Better that we should change our message: the right number of children for a family is however many God sends. For some families, that will be 10 or more, for others perhaps 2, and yet others that right number will be none, as heartbreaking as it may be. Being open to life is not a guarantee that we will have a set number of children, or even any; being open to life means acknowledging that God could heal us and grant us a child, while still accepting that it may not come to pass. It is being open to whatever mission God has planned for us in this life, whether it involves children or not. It was beautiful to see that Pope Francis separated those dealing with infertility from those giving in to the "culture of comfort" (see here). Of course each and every one of us has our own hopes, dreams, and plans, including how many children we desire; some will see those plans come to fruition, while others will be lead to a different path. Let us not fixate on some perfect number, but endeavor to trust God and His plans.


  1. I love this. If only the rest of the world would listen to you and Rebecca, we'd have it all covered! :)

  2. Very well-said!

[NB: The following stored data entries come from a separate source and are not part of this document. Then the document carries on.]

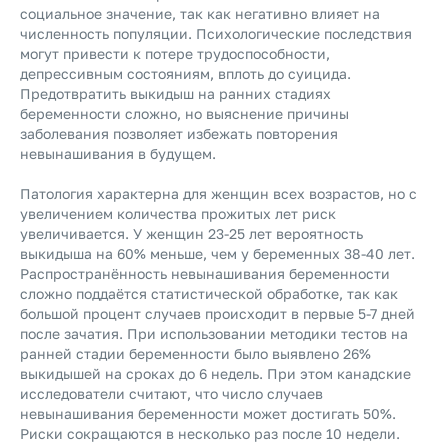
социальное значение, так как негативно влияет на
численность популяции. Психологические последствия
могут привести к потере трудоспособности,
депрессивным состояниям, вплоть до суицида.
Предотвратить выкидыш на ранних стадиях
беременности сложно, но выяснение причины
заболевания позволяет избежать повторения
невынашивания в будущем.
Патология характерна для женщин всех возрастов, но с
увеличением количества прожитых лет риск
увеличивается. У женщин 23-25 лет вероятность
выкидыша на 60% меньше, чем у беременных 38-40 лет.
Распространённость невынашивания беременности
сложно поддаётся статистической обработке, так как
большой процент случаев происходит в первые 5-7 дней
после зачатия. При использовании методики тестов на
ранней стадии беременности было выявлено 26%
выкидышей на сроках до 6 недель. При этом канадские
исследователи считают, что число случаев
невынашивания беременности может достигать 50%.
Риски сокращаются в несколько раз после 10 недели.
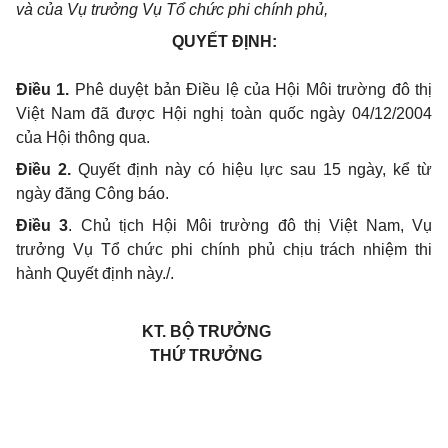
và của Vụ trưởng Vụ Tổ chức phi chính phủ,
QUYẾT ĐỊNH:
Điều 1.
Phê duyệt bản Điều lệ của Hội Môi trường đô thị
Việt Nam đã được Hội nghị toàn quốc ngày 04/12/2004
của Hội thông qua.
Điều 2.
Quyết định này có hiệu lực sau 15 ngày, kể từ
ngày đăng Công báo.
Điều 3
.
Chủ tịch Hội Môi trường đô thị Việt Nam, Vụ
trưởng Vụ Tổ chức phi chính phủ chịu trách nhiệm thi
hành Quyết định này./.
KT. BỘ TRƯỞNG
THỨ TRƯỞNG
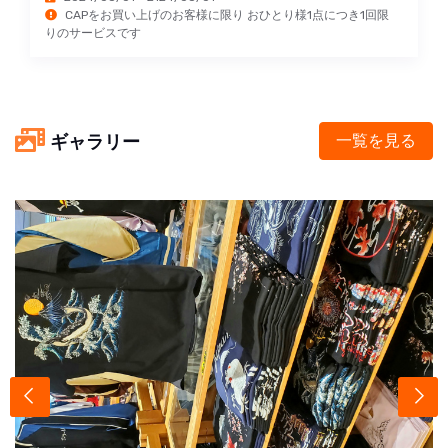
CAPをお買い上げのお客様に限り おひとり様1点につき1回限
りのサービスです
ギャラリー
一覧を見る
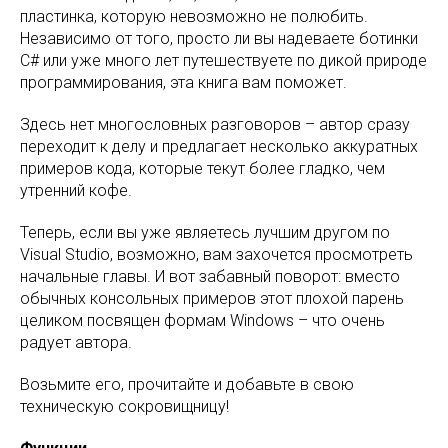
пластинка, которую невозможно не полюбить.
Независимо от того, просто ли вы надеваете ботинки
C# или уже много лет путешествуете по дикой природе
программирования, эта книга вам поможет.
Здесь нет многословных разговоров – автор сразу
переходит к делу и предлагает несколько аккуратных
примеров кода, которые текут более гладко, чем
утренний кофе.
Теперь, если вы уже являетесь лучшим другом по
Visual Studio, возможно, вам захочется просмотреть
начальные главы. И вот забавный поворот: вместо
обычных консольных примеров этот плохой парень
целиком посвящен формам Windows – что очень
радует автора.
Возьмите его, прочитайте и добавьте в свою
техническую сокровищницу!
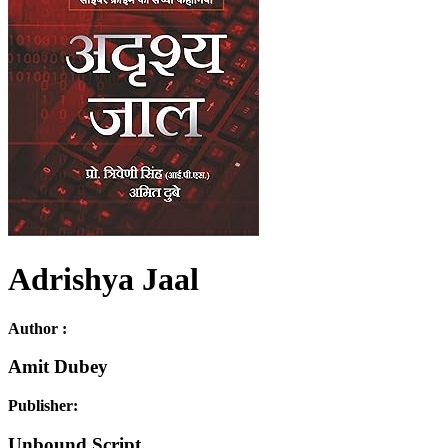
Adrishya Jaal
Author :
Amit Dubey
Publisher:
Unbound Script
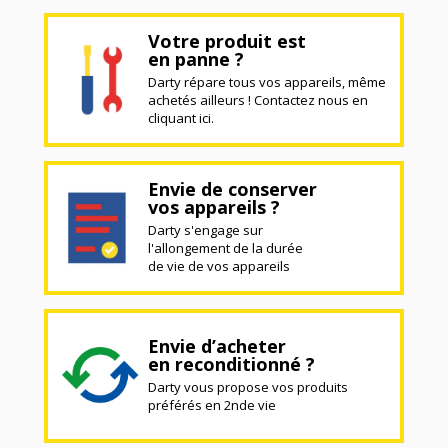
Votre produit est
en panne ?
Darty répare tous vos appareils, même
achetés ailleurs ! Contactez nous en
cliquant ici.
Envie de conserver
vos appareils ?
Darty s'engage sur
l'allongement de la durée
de vie de vos appareils
Envie d’acheter
en reconditionné ?
Darty vous propose vos produits
préférés en 2nde vie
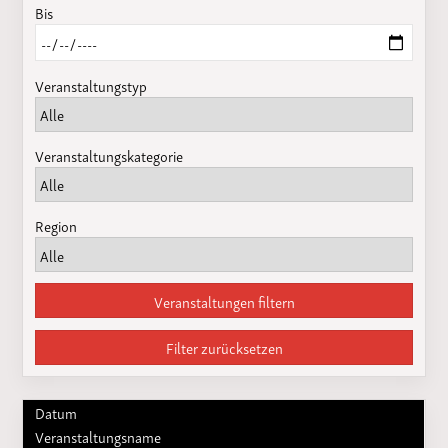
Bis
Veranstaltungstyp
Veranstaltungskategorie
Region
Veranstaltungen filtern
Filter zurücksetzen
Datum
Veranstaltungsname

Send this to your priest please! They need this for a homily!

  3. Umm, I love this! Amen to it all :)

  4. "The right number of children for a family is however many God sends." It's been hard for me to learn this, but I completely agree now. Amen!

  5. Amen! This has always been hard for me to wrap my head around because I do desire a large family and in some respects, yes I am pregnant with baby #6, but when 4 of those babies are in heaven, it doesn't feel like we have a large family and I do have the tendency to be envious of those for whom having lots of children comes easily (but again that is my issue, not theirs). On top of that, then to be around other Catholic parents when asked how many kids they have and they respond "well, only 4". Sigh...

    All this to say, I am still working on this and getting to a place of acceptance and gratefulness and I guess over all just plain contentedness of the blessings I do have right here, right now and not letting it develop into envy. Also, I was very happy that Pope Francis touched on the sufferings of infertile couples recently, I do appreciate his pastoral heart.

  6. I've even said "So-and-so has 10 children; she must be a saint?" Now I hate it when I hear attitudes like that expressed. I love that our faith calls us to virtue, and balance in this area, and other areas.

  7. I think "So-and-so has ten kids; she must be a saint" is more an expression of the difficulty of having a large family than of the inherent holiness of such a family, and as such is a critique. I say this as the oldest of seven; "your mom is a saint" was rarely a compliment. (I always wanted to say, "It's not difficult to have a large family when the kids are as great as we are." :p)

    I knew someone who used to respond to the "how many kids" question with "God only sent us two." A good reminder that small families are not always that way by choice.

    Lastly, while I agree with your overall message, I wanted to add that sometimes families are kept small(er) deliberately for legitimate reasons. "The right number of children for a family is however many God sends," yes, but that doesn't mean that one needs to accept every potential child. (I'm talking about NFP, not abortion, just to be perfectly clear.)